Dalam Injil hari ini, Yesus memecahkan persoalan perceraian dengan menghantar mereka untuk melihat kembali maksud dan tujuan utama dari penciptaan, merasakan apa sesungguhnya rencana Tuhan bagi umat manusia. Dalam kitab Kejadian, kita baca bahwa sesungguhnya maksud dan ideal yang Allah mau tunjukkan kepada umat manusia sejak awal penciptaan adalah supaya mereka (pria dan wanita, suami dan isteri), dua pribadi yang menikah mesti menjadi satu kesatuan badani dan jiwa yang utuh dan tak terpisahkan (indisolubilitas). Itulah ideal relasi yang tak terpisahkan dari Adam dan Hawa. Mereka diciptakan untuk satu sama lain dan tidak untuk yang lainnya.
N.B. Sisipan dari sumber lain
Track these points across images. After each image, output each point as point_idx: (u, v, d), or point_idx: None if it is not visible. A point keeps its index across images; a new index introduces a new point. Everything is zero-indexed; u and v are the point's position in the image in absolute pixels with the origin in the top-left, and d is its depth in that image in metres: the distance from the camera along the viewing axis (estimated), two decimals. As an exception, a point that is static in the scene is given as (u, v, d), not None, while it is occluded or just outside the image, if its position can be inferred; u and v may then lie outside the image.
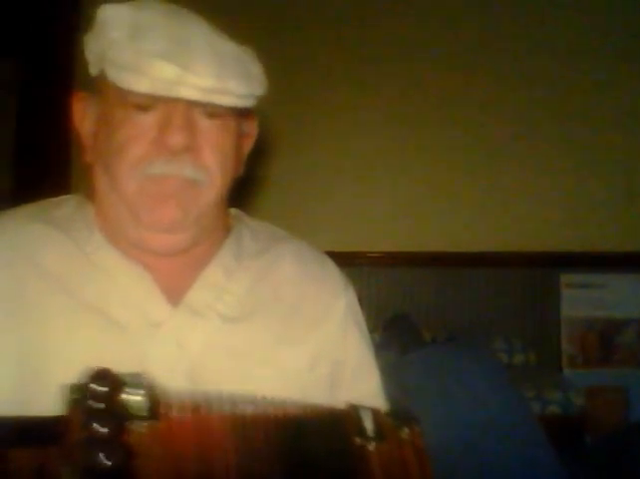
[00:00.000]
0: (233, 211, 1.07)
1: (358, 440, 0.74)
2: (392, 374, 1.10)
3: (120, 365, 0.79)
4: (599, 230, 2.72)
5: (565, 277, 2.74)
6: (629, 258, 2.71)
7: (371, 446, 0.74)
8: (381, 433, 0.75)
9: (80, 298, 0.88)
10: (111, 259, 0.92)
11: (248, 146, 1.02)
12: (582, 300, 2.72)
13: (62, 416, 0.58)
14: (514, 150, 2.76)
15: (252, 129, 1.03)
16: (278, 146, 2.54)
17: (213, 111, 0.90)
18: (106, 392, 0.59)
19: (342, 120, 2.75)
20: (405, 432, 0.77)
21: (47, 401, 0.61)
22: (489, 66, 2.77)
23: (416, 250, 2.72)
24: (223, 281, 0.96)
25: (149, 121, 0.88)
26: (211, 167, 0.90)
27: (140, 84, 0.84)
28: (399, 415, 0.79)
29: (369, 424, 0.75)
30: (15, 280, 0.88)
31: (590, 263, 2.72)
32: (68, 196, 1.02)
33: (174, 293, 0.92)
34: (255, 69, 0.92)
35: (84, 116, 0.96)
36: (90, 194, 0.98)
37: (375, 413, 0.76)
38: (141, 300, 0.90)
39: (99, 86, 0.92)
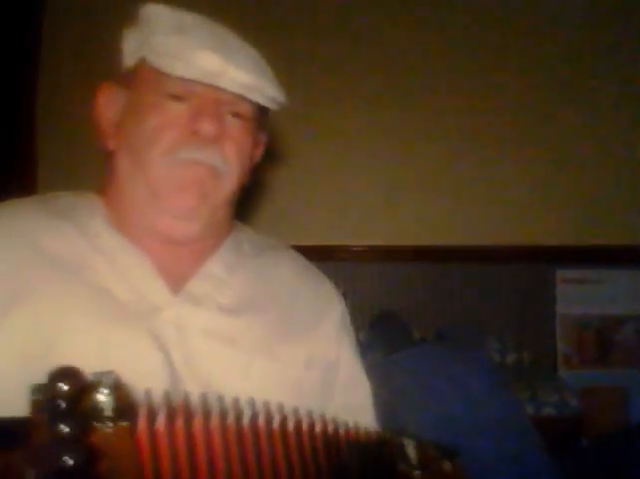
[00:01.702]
0: (234, 221, 1.12)
1: (403, 467, 0.76)
2: (379, 375, 1.12)
3: (124, 343, 0.87)
4: (596, 224, 2.71)
5: (561, 273, 2.72)
6: (627, 253, 2.69)
7: (415, 474, 0.76)
8: (424, 463, 0.77)
9: (82, 279, 0.92)
10: (114, 243, 0.96)
11: (259, 155, 1.09)
12: (579, 297, 2.70)
13: (26, 417, 0.58)
14: (508, 142, 2.74)
15: (263, 140, 1.09)
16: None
17: (239, 111, 0.97)
18: (70, 391, 0.57)
19: (324, 112, 2.74)
20: (447, 465, 0.79)
21: None
22: (482, 56, 2.76)
23: (403, 244, 2.70)
24: (224, 275, 1.01)
25: (180, 110, 0.94)
26: (232, 160, 0.97)
27: (184, 70, 0.90)
28: (441, 448, 0.81)
29: (412, 453, 0.77)
30: (16, 264, 0.91)
31: (587, 259, 2.71)
32: (64, 192, 1.05)
33: (175, 282, 0.96)
34: (274, 76, 0.99)
35: (108, 105, 1.01)
36: (105, 180, 1.02)
37: (418, 443, 0.78)
38: (141, 284, 0.94)
39: (134, 76, 0.98)
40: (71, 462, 0.54)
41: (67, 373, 0.59)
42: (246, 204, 2.46)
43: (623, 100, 2.73)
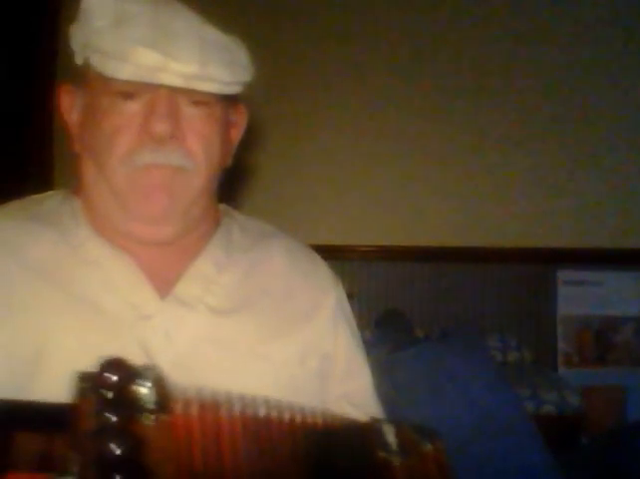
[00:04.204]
0: (222, 206, 1.07)
1: (382, 454, 0.74)
2: (383, 372, 1.12)
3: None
4: (597, 225, 2.70)
5: (562, 274, 2.71)
6: (627, 255, 2.68)
7: (395, 461, 0.74)
8: (404, 448, 0.75)
9: (68, 291, 0.88)
10: (98, 251, 0.92)
11: (237, 136, 1.02)
12: (579, 297, 2.70)
13: (71, 404, 0.58)
14: (510, 144, 2.74)
15: (241, 119, 1.02)
16: (267, 137, 2.53)
17: (198, 98, 0.90)
18: (117, 382, 0.58)
19: (332, 111, 2.73)
20: (428, 447, 0.77)
21: (39, 392, 0.61)
22: (482, 57, 2.75)
23: (409, 244, 2.69)
24: (213, 274, 0.96)
25: (134, 109, 0.88)
26: (197, 153, 0.91)
27: (123, 71, 0.85)
28: (421, 430, 0.79)
29: (392, 438, 0.75)
30: (1, 277, 0.88)
31: (588, 260, 2.70)
32: (51, 192, 1.02)
33: (163, 284, 0.92)
34: (241, 56, 0.92)
35: (71, 106, 0.96)
36: (77, 183, 0.97)
37: (398, 427, 0.76)
38: (129, 292, 0.90)
39: (84, 75, 0.93)
40: (118, 451, 0.54)
41: (116, 364, 0.60)
42: (253, 203, 2.49)
43: (624, 102, 2.72)
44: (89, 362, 0.78)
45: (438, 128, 2.74)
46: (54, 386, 0.60)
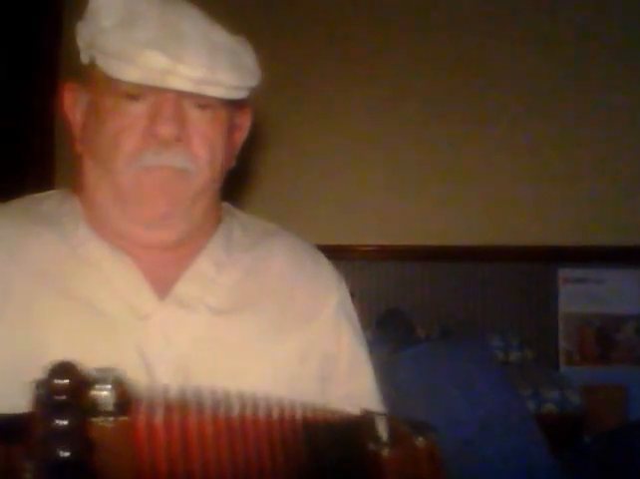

Mereka adalah contoh sempurna dan simbol ideal dari setiap persatuan kudus perkawinan.
Yesus kemudian menjelaskan bahwa Musa memberikan izin secara berat hati kepada beberapa orang Israel untuk bercerai justru karena kekerasan hati dan kekepalabatuan mereka ekstrim (extreme stubbornness). Yesus mau menegaskan bahwa apa yang Musa putuskan secara keliru kepada orang Israel itu justru didorong oleh sikap mereka yang buta mata hati dan tuli nuraninya. Untuk Yesus, apapun pilihan hidup itu, kesetiaan adalah harga yang mahal dan tidak boleh ditawar-tawar. Kesetiaan itu bukan sebuah keutamaan yang hari ini hangat, besok suam-suam kuku dan lusanya dingin dan membeku. Kesetiaan entah dalam kehidupan pernikahan maupun dalam kehidupan selibat (imam/ membiara) adalah sebuah panggilan istimewa dari Allah sendiri. Saat kita berjanji untuk setia, kita bukan hanya berjanji kepada pasangan kita (suami pada isteri atau sebaliknya) atau pada diri sendiri dan orang yang hadir (dalam upacara tahbisan dan kaul) tetapi kita juga berjanji pada Allah. Kita melibatkan Allah untuk terlibat dalam kesetiaan kita, untuk turut menguatkan dan mengutuhkan kesetiaan itu. Kesetiaan itu memang mahal dan dalam zaman modern menjadi sebuah hal yang semakin jarang. Namun apa yang jarang itu bukan berarti tidak mungkin. Tuhan sudah setia pada kita sampai mati. Petrus pernah tidak setia tetapi akhirnya bertobat. Thomas pernah tawar hati tetapi akhirnya percaya. Mari kita tetap belajar setia pada Tuhan, pada keluarga dan pada diri sendiri. Allah yang memanggil kita supaya setia akan setia pula menguatkan dan menjaga kita supaya jangan terantuk. Amin.